Important Tip: Consider the entire divorce process a business transaction. This approach can make a different between spending a few hundred dollars with an uncontested divorce to spending over ten thousand for a highly contested matter.
Filing an Original Petition for Divorce
The first step toward the dissolution of marriage in Texas is filing an Original Petition for Divorce in the county where you or your spouse have resided for the previous 90 days. Additionally, one party must have lived in Texas for the past 6 months to qualify for a Texas divorce. An Original Petition is the legal document that tells the court of your intention to seek a divorce.
Once you have filed for divorce, the next step is to notify the other party that a divorce suit is pending. This is usually done through formal service of process by a constable or process server. The other party will receive what is called a service of citation, which informs them that they have been served and of any impending hearings or trial dates. At this point, it is possible one party or the other will request certain restraining orders and ask that a temporary hearing be set to resolve issues while the divorce is pending.
Temporary Restraining Order - TRO
Once a party has filed for a divorce, the next step may be requesting a temporary restraining order. A temporary restraining order in Texas divorce law is standard and is a normal part of the divorce process. The purpose is to make sure that both parties "do the right thing" in regards to each other, the children of the marriage, and the property of the marriage while the divorce is pending. A TRO prevents one party from making major changes that are not agreed to by their spouse.
A temporary restraining order should not be confused with a protective order which addresses family violence. Temporary restraining order language is standard and mutual to both parties and does not imply that anyone has done anything wrong.
If a temporary orders hearing is requested, it is typically held within two to four weeks of the filing of the request for temporary orders. At the temporary orders hearing, the judge will address issues including possession and access to the children, child support, use of property, and payment of debts during the course of the divorce proceedings. The temporary orders will be in place until your divorce is finalized.
Discovery and Property Division
The time between the temporary hearing and the final trial is often considered the "discovery" phase. Discovery is the process through which each side learns information from the other. Discovery does not occur in every divorce proceeding, but it can be a useful tool in acquiring information about the other side.
For example, during discovery, each side may learn the other's position concerning division of property, the existence and value of the marital estate, or custody/possession of the children or income for the purpose of establishing child support. Discovery includes written discovery, such as interrogatories or requests for production of documents and oral depositions.
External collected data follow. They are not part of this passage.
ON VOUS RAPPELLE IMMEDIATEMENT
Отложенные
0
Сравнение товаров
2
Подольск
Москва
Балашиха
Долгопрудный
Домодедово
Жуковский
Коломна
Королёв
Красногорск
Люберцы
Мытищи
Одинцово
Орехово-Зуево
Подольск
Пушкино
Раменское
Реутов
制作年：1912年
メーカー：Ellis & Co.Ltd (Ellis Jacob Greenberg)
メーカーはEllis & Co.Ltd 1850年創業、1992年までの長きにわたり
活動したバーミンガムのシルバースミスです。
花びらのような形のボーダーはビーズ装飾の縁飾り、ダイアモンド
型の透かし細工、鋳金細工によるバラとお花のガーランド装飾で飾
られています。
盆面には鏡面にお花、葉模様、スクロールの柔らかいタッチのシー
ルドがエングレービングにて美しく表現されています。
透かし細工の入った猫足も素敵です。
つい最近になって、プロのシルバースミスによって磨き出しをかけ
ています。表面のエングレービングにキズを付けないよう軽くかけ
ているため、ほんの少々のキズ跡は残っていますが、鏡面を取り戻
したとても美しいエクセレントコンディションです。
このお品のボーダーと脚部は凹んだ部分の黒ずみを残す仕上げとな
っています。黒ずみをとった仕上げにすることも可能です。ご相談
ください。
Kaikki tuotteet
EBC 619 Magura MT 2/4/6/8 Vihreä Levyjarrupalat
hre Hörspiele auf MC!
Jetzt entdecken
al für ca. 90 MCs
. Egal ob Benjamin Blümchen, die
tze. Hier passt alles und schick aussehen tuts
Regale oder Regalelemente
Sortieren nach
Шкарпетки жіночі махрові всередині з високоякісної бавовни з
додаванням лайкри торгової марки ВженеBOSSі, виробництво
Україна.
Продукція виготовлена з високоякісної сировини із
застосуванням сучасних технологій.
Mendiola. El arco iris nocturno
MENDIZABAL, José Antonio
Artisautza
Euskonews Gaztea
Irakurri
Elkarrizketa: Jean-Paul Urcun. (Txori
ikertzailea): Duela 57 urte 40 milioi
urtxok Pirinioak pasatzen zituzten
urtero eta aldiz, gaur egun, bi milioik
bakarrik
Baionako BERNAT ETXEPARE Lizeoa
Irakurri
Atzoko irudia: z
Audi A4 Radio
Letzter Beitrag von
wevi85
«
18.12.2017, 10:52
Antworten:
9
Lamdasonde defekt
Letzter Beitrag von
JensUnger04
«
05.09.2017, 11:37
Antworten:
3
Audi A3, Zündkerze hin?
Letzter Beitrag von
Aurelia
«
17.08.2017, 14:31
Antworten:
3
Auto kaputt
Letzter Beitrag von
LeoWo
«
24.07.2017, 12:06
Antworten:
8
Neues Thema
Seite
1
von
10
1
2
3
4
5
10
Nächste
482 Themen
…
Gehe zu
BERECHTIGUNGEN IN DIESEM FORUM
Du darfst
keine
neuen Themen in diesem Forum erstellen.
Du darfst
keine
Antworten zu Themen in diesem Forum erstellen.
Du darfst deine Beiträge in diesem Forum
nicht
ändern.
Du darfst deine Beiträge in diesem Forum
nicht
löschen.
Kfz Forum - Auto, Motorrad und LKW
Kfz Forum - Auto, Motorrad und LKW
Just because a divorce is contested doesn't mean it can't be resolved by the agreement of the parties. In fact, mediation is so frequently successful that many family law courts require that parties attend mediation before the Court will hear a final trial on the merits. Mediation is a process where a neutral third party, typically someone who is very well versed in family law, facilitates negotiations between the parties in an effort to come to a resolution on all issues. Each party attends mediation with his or her attorney and the mediator helps the attorneys and the parties negotiate an agreement. Mediation allows the parties to come to agreements that may otherwise not be available in court and has a very high success rate in all Houston divorces. Once a mediated settlement agreement is signed, it is binding on all parties and enforceable by the Court.
Important Tip: Settling in mediation gives both parties an opportunity to have input on how child custody, property division and all other issues are addressed. Handing the entire case to a Judge may not have the desired result for either party. Remember, the Judge will only hear a case for a very limited amount of time so it is often in the best interest of both parties to make some concession and settle the case without the need for a bench or a jury Trial. The Ramos Law Firm has extensive experience in successfully negotiating favorable mediated settlement agreements for our clients; however, the attorneys at the Ramos Law Firm also understand that parties should never agree to an unfavorable offer simply because they do not want to risk trial. The attorneys at the Ramos Law Firm are all experienced trial attorneys, a fact that can be used to negotiate in mediation, or resolve your case positively even after negotiations have broken down.
Once mediation has been attempted and/or the discovery process is complete, the case will be set for final trial. Typically, trials are held in front of a judge who will decide the contested issues involving children and property division. This is known as a bench trial in Texas.
The Texas Family Code provides that a party is entitled to a trial before a jury in certain circumstances involving child custody and characterization and valuation of property. A request for such a jury must be made in a timely fashion prior to final trial but it is always an option for a party to consider.
Most Houston divorce judges, as well as the judges of surrounding counties, prefer that the parties attend mediation in an attempt to settle their issues without the need of court intervention.
TIMEFRAME FOR A CONTESTED DIVORCE
There is no set amount of time; it really depends on the parties involved and the circumstances of the case. For an uncontested Houston divorce, the total time from filing to finalization could be as short as 61 days, the state mandated waiting period for a divorce. For a contested divorce trial, it depends on how litigious the parties are, the county that the divorce was filed in, and how busy the district court is at the time of filing. A divorce often averages 6 months to a year. The divorce lawyers at Ramos Law Firm always aim to complete the process as efficiently as possible.